Please rewrite the data from the line with "Sare ya Suti ya" up to and including the line with "geladen ...", changing "Warenkorb" to "Einkaufswagen" and keeping everything else the same. Leave the pictures out.
**** Information shown ****
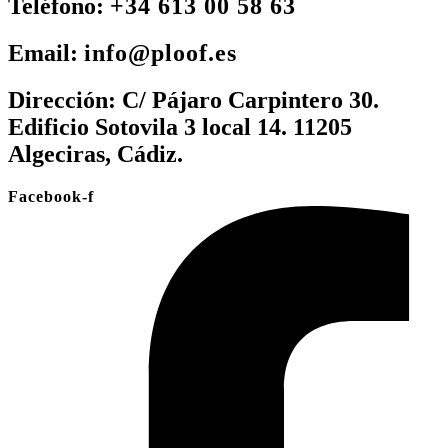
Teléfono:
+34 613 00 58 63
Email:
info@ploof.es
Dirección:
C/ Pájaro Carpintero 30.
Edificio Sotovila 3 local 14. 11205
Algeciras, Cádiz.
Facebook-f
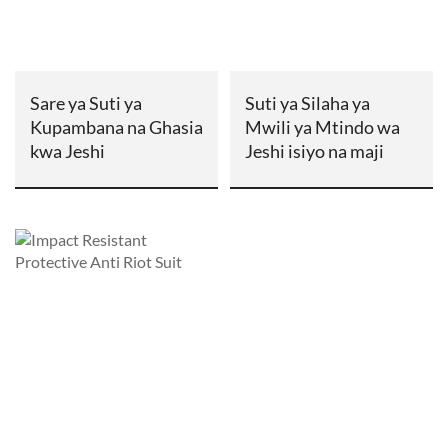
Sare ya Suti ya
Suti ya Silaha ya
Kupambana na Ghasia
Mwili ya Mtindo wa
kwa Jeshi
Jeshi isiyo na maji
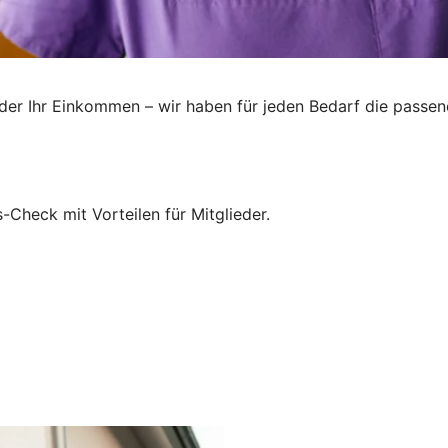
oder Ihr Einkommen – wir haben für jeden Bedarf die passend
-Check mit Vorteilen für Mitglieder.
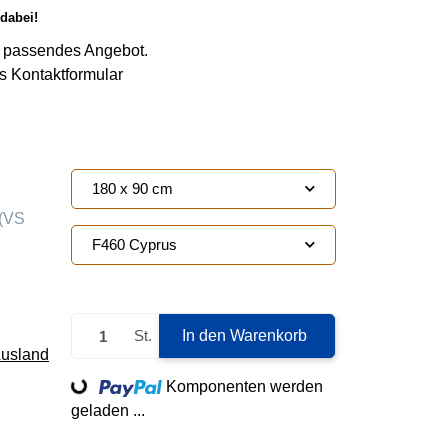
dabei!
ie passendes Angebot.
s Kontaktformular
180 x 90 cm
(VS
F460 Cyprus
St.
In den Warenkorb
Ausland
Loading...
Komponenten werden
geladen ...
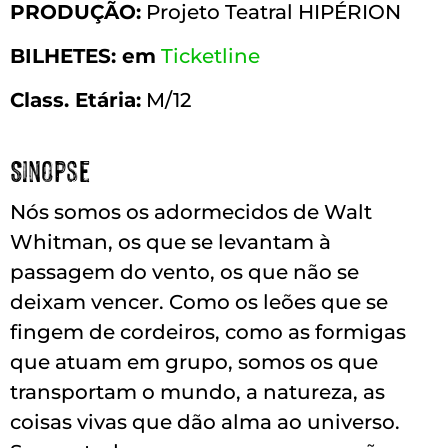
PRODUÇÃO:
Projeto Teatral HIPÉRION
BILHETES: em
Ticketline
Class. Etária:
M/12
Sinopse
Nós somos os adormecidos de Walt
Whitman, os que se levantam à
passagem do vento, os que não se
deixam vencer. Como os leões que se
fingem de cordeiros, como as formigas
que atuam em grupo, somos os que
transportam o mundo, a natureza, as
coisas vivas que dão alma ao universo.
****
**** Information shown ****
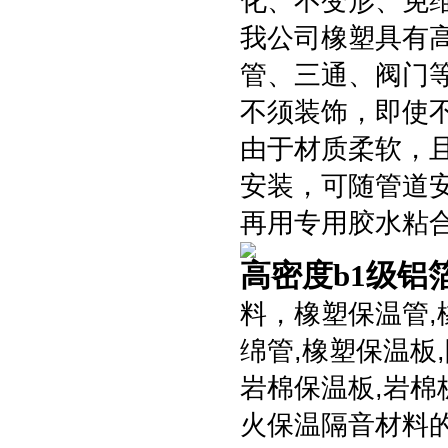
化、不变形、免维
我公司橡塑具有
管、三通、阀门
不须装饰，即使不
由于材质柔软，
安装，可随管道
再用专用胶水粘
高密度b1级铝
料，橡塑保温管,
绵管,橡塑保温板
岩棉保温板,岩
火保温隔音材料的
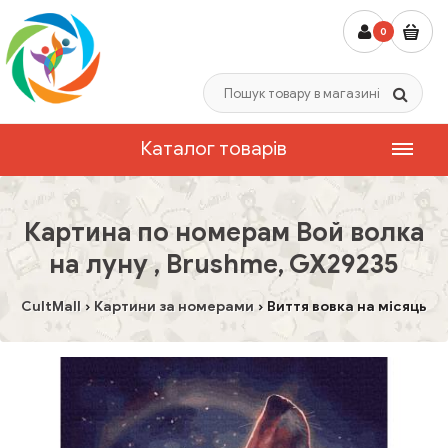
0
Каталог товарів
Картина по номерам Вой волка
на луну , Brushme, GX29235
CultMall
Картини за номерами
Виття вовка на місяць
****
* Written response:
Sare ya Suti ya
Suti ya Silaha ya
Kupambana na Ghasia
Mwili ya Mtindo wa
kwa Jeshi
Jeshi isiyo na maji
oder Ihr Einkommen – wir haben für jeden Bedarf die passend
-Check mit Vorteilen für Mitglieder.
dabei!
ie passendes Angebot.
s Kontaktformular
180 x 90 cm
(VS
F460 Cyprus
St.
In den Einkaufswagen
Ausland
Loading...
Komponenten werden
geladen ...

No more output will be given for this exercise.